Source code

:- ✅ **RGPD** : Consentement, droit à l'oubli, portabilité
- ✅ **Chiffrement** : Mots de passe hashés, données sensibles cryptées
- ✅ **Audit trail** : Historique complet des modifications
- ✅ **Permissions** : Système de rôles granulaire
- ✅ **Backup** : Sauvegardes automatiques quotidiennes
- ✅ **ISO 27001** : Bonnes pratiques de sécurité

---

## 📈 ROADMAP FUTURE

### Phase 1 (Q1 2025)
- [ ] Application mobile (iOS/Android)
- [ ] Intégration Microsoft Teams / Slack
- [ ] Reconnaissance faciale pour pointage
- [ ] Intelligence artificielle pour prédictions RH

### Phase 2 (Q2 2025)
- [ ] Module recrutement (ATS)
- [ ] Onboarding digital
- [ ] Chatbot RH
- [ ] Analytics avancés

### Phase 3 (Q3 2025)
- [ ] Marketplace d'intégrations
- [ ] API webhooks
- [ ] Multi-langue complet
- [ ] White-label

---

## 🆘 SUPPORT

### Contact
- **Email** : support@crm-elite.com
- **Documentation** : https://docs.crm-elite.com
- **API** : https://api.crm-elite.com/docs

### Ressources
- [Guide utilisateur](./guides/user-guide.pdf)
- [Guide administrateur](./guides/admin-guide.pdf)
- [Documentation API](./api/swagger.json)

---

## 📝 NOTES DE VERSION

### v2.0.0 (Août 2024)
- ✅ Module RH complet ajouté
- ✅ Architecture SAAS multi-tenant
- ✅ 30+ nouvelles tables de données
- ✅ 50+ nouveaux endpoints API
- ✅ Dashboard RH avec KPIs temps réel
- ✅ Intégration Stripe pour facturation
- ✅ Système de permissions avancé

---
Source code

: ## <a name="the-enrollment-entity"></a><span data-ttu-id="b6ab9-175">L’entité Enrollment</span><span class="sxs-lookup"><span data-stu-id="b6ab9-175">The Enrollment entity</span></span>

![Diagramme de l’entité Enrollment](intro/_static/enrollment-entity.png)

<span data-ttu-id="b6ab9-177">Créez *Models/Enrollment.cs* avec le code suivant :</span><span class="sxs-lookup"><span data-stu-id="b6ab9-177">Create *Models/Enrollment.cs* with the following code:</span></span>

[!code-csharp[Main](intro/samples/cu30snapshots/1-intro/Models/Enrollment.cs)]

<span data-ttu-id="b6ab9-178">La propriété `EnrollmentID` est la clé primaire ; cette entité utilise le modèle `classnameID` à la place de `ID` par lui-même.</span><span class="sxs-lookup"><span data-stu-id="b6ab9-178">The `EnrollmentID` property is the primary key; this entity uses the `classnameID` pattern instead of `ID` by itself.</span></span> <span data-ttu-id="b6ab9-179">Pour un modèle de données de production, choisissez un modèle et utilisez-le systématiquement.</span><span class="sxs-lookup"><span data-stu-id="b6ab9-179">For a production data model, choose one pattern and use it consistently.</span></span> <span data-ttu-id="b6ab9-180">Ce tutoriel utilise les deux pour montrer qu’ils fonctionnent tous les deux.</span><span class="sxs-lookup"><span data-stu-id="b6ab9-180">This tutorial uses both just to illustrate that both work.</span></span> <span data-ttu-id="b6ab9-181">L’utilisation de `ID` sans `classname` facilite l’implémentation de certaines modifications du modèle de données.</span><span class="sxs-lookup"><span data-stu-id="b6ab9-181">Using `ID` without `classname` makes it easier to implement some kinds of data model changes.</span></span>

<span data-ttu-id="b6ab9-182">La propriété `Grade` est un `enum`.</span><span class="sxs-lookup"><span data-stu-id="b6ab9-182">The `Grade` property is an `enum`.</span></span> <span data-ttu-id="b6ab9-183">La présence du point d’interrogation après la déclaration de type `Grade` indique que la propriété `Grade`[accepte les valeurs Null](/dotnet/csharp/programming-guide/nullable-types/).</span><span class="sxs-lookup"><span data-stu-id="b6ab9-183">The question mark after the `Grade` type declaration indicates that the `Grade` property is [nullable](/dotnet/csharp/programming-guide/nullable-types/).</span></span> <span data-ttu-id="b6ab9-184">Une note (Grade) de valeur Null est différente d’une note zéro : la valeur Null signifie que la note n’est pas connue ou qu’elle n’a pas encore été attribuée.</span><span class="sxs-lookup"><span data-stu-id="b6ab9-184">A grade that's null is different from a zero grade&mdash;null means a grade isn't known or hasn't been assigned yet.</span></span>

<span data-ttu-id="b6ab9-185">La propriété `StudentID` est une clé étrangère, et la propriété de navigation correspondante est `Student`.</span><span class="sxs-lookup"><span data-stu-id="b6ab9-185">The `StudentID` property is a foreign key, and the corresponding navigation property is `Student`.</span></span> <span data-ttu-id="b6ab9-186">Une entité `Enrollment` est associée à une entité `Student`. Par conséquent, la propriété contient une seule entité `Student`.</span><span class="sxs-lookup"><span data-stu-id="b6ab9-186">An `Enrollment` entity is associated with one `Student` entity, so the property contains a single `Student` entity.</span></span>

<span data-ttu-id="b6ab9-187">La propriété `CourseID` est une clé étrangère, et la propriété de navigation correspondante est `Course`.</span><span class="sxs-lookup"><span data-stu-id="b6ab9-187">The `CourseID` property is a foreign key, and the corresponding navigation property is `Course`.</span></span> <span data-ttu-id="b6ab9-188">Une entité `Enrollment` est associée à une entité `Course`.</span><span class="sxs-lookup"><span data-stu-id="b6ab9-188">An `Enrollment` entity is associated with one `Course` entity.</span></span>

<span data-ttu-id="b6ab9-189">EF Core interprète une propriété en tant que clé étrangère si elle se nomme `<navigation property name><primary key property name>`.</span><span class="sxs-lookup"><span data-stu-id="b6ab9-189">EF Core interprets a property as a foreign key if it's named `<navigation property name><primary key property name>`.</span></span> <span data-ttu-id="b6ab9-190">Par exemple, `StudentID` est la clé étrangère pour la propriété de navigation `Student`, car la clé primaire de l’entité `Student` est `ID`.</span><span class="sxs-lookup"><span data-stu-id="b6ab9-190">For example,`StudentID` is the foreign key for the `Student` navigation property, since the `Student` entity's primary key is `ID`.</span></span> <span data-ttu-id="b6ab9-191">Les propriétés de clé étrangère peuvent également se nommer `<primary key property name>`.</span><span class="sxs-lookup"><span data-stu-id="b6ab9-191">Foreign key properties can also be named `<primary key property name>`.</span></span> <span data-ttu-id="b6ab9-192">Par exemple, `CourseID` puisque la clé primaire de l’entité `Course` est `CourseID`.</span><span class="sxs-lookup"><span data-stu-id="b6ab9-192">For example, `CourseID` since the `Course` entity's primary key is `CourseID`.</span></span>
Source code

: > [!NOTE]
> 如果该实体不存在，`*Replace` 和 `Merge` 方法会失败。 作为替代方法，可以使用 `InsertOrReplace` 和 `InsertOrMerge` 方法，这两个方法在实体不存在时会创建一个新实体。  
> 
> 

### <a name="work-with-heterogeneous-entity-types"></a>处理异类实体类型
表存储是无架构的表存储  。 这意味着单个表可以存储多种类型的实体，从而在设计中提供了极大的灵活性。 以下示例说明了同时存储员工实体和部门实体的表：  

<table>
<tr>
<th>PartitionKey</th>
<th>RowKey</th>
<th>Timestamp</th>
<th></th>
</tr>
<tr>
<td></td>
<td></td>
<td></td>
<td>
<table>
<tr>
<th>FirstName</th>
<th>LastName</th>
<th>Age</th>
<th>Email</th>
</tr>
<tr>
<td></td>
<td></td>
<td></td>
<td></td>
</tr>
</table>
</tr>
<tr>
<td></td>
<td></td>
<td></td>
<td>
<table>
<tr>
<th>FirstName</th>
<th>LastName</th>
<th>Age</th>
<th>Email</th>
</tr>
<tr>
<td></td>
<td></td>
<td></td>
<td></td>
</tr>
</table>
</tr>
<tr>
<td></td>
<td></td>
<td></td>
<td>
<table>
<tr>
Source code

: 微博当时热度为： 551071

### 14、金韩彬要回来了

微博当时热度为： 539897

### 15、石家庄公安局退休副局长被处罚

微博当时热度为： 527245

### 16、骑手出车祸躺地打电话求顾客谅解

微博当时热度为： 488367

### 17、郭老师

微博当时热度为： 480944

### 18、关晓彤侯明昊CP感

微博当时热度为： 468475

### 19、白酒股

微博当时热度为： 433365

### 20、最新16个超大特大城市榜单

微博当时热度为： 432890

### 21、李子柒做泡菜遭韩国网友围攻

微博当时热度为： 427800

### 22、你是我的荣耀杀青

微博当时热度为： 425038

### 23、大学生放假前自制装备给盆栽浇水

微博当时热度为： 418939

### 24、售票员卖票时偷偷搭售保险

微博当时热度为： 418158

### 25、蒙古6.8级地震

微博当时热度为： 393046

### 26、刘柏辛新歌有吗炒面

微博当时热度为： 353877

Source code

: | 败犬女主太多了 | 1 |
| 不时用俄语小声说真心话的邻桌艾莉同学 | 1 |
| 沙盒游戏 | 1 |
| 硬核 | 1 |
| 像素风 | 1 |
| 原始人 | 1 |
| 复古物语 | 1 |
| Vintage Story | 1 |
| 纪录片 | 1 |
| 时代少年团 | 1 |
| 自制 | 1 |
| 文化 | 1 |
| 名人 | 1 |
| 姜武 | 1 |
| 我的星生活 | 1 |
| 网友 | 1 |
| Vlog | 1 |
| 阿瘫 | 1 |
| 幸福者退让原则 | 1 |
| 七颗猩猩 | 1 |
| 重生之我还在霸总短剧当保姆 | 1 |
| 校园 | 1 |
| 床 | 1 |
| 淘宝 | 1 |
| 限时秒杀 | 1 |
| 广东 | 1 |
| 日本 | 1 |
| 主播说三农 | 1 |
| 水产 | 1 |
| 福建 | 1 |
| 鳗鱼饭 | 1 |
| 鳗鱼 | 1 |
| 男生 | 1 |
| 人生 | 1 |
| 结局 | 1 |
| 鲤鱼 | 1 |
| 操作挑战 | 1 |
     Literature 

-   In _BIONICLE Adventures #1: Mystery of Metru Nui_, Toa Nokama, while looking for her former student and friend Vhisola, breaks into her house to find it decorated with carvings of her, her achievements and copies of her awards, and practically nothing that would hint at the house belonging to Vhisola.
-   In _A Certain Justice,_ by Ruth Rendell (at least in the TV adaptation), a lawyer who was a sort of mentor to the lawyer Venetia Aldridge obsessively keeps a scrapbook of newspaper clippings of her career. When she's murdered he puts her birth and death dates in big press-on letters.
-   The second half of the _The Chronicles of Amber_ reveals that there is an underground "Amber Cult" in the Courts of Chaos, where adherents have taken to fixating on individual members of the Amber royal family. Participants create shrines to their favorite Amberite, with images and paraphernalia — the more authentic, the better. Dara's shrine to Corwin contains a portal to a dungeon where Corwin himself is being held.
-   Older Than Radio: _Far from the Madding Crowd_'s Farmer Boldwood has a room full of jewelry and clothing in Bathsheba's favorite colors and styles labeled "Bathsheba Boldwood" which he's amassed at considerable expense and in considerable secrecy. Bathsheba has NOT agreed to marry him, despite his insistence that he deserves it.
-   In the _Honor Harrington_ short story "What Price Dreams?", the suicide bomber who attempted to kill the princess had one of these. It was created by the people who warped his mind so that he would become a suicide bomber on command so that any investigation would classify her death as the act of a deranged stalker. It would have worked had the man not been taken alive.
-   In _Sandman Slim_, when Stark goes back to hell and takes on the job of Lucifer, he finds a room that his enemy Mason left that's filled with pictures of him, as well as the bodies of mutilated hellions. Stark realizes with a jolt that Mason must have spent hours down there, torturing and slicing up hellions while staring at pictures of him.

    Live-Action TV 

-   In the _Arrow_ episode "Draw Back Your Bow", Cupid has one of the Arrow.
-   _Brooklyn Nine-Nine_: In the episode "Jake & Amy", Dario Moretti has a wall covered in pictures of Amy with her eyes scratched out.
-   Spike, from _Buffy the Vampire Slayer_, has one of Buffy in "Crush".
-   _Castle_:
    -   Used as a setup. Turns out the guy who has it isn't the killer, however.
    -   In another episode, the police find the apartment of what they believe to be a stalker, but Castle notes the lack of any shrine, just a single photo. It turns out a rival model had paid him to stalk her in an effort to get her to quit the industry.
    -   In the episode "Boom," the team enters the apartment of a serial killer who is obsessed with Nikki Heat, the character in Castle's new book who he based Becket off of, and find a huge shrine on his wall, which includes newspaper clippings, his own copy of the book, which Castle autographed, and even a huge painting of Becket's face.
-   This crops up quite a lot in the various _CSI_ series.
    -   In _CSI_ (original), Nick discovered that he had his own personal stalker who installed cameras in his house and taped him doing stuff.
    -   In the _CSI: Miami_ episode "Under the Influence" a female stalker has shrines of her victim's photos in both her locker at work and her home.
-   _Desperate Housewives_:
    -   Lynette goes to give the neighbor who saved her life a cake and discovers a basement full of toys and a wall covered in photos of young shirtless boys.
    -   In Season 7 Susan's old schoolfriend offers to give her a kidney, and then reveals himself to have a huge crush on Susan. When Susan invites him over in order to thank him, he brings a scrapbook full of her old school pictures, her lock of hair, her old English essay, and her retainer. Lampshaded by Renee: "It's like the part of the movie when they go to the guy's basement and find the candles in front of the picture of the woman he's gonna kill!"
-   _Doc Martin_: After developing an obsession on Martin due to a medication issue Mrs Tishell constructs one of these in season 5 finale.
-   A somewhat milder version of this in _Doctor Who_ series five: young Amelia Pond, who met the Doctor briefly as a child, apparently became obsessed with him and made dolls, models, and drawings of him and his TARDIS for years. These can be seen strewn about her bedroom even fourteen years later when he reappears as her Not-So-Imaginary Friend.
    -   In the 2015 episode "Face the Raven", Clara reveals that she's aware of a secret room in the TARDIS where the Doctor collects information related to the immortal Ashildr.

────────────────────

The answer must hold only the lines from the first line of the data through the line bearing "- ✅ **Permissions**", returned exactly.

> **Exercise solution**:
Source code

:- ✅ **RGPD** : Consentement, droit à l'oubli, portabilité
- ✅ **Chiffrement** : Mots de passe hashés, données sensibles cryptées
- ✅ **Audit trail** : Historique complet des modifications
- ✅ **Permissions** : Système de rôles granulaire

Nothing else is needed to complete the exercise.